SECTION 7: YOUR DATA SUBJECT RIGHTS
YOUR RIGHTS
WHAT YOU CAN REQUEST
Right to Information
The right to know what Personal Data we hold about you and
how we use it.
Right to Access
The right to be provided with a copy of your Personal Data
(subject to certain restrictions).
We will confirm what data is being processed, provide you
with a copy of your data in addition to confirming your data rights. If you
wish to access your data, please submit a Subject Access Request (“SAR”) to our
Data Protection Officer using reasonable means. If you make the request by
email, the Data Protection Officer will provide your information in a commonly
used electronic format unless you instruct them otherwise. Your request will
remain confidential.
When making your request, please include:
Your full name and email address;
The Website that you signed up to; and,
Details of the specific information you require and any
relevant dates.
If we are unable or unwilling to agree to the request, we
must inform you without undue delay and at the very latest within one month of
receipt of your access request, why we have refused the request and that you
have the right to complain to the supervisory authority.
Right to Rectification
The right to require us to correct any incomplete or
inaccurate Personal Data we hold about you, though we may need to verify the
accuracy of the new data you provide to us. If you have a user account with us,
you also have the option of correcting your information directly in your
account. We encourage you to rectify inaccurate data to ensure our records are
up to date.
Right to Erasure
This enables you to ask us to delete or remove Personal Data
where there is no good reason for us to continue to process it. Note, however,
that we may not always be able to comply with your request for erasure and in
such circumstances, will notify our reasons to you.

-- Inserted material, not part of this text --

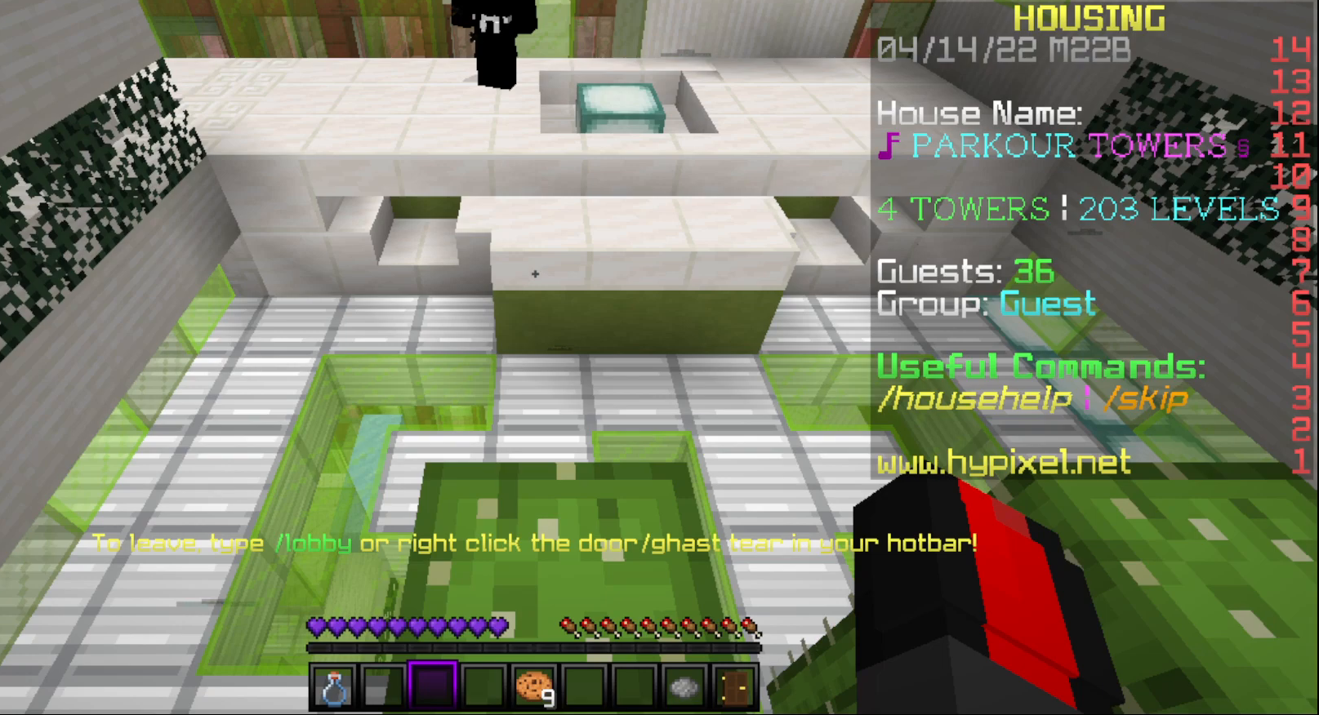
{"keys": ["w"], "mouse": [], "events": []}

Right to Restrict Processing
The right to require us to restrict processing of your
Personal Data, i.e., you can request that we suspend the processing of your
Personal Data in the following scenarios: (a) if you want us to establish the
data’s accuracy; (b) where our use of the data is unlawful but you do not want
us to erase it; (c) where you need us to hold the data even if we no longer
require it as you need it to establish, exercise or defend legal claims; or (d)

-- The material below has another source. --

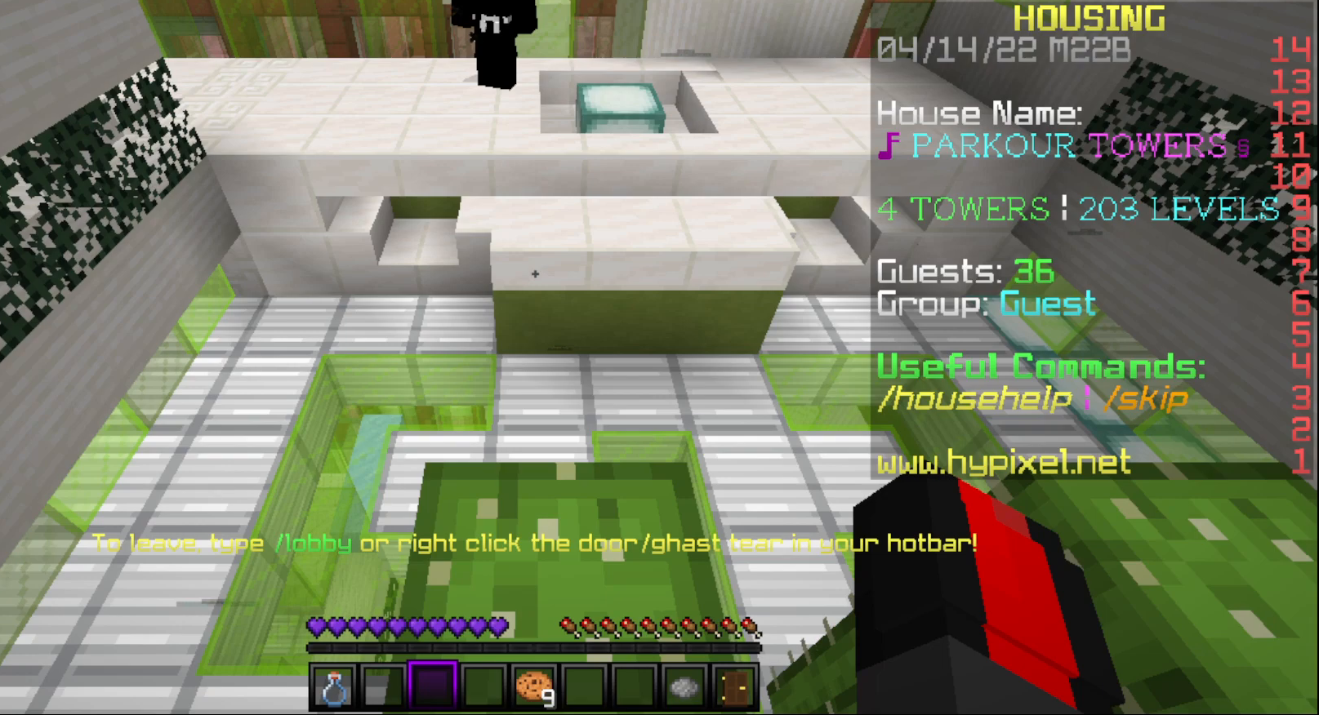
{"keys": ["w"], "mouse": [], "events": []}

you have objected to our use of your data but we need to verify whether we have
overriding legitimate grounds to use it.
Right to Request Data Portability
In certain circumstances, you have the right to request the
transfer of your Personal Data to you or to a third party in a commonly used
machine-readable format. Note, however, that this right only applies to
automated information which you initially provided consent for us to use or
where we used the information to perform a contract with you.

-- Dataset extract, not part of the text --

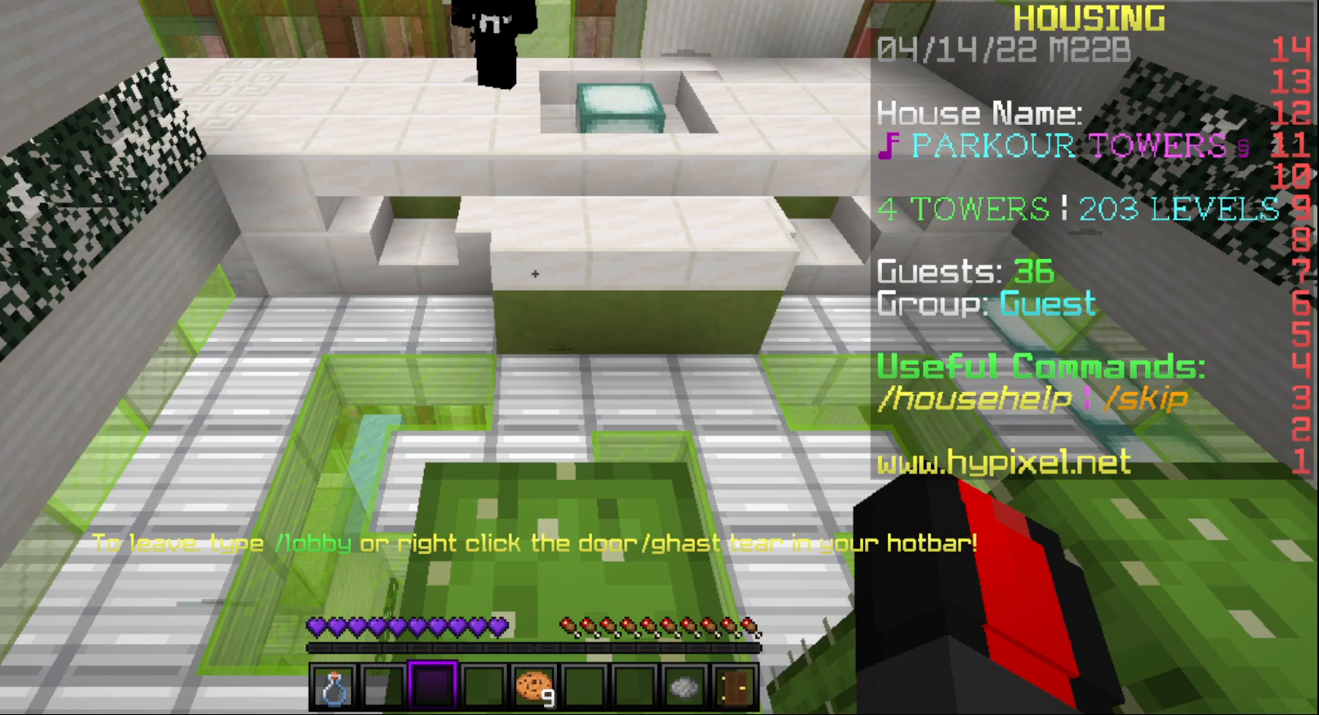
{"keys": ["w"], "mouse": [], "events": []}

Right to Object to Processing
You have the right to object to the processing of your
Personal Data in the following circumstances: (i) at any time to your Personal
Data being processed for direct marketing (including profiling); or (ii) in
certain other situations, to our continued processing of your Personal Data,
e.g., our processing of your Personal Data when such processing is based on our
legitimate interests. In some cases, we may demonstrate that we have compelling
legitimate grounds to process your information which override your rights and
freedoms.
Right to Withdraw Consent at Any Time
You have the right to withdraw your consent at any time
where we are relying on consent to process your Personal Data. However, this
will not affect the lawfulness of any processing carried out before you
withdraw your consent. If you withdraw your consent, we may not be able to
provide certain products or services to you. We will advise you if this is the
case at the time you withdraw your consent.
Right not to be subject to a decision based solely on
automated decision-making
The right not to be subject to a decision based solely on
automated processing (including profiling) that produces legal effects
concerning you or similarly significantly affects you. However, your right does
not apply if: (i) you gave us your explicit consent to use your personal data
to make our decision; (ii) we are allowed by law to make our decision; or (iii)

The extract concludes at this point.